> _EXERCISE DIRECTIONS_
Set the data down exactly as it stands, and keep its pictures out.

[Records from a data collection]
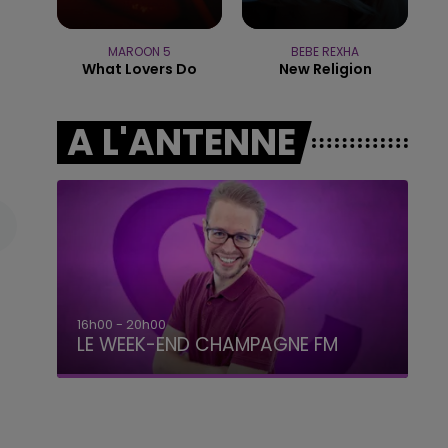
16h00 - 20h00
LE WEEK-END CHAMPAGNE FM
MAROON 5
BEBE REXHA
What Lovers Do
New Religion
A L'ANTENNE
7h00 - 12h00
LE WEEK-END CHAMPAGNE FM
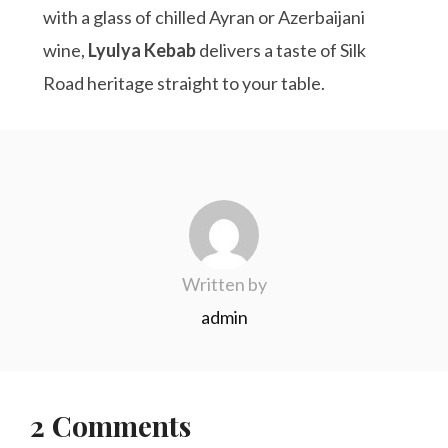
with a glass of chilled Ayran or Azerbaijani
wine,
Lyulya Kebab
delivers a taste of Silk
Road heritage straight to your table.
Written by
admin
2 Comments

> _SOLUTION_
16h00 - 20h00
LE WEEK-END CHAMPAGNE FM
MAROON 5
BEBE REXHA
What Lovers Do
New Religion
A L'ANTENNE
7h00 - 12h00
LE WEEK-END CHAMPAGNE FM
with a glass of chilled Ayran or Azerbaijani
wine,
Lyulya Kebab
delivers a taste of Silk
Road heritage straight to your table.
Written by
admin
2 Comments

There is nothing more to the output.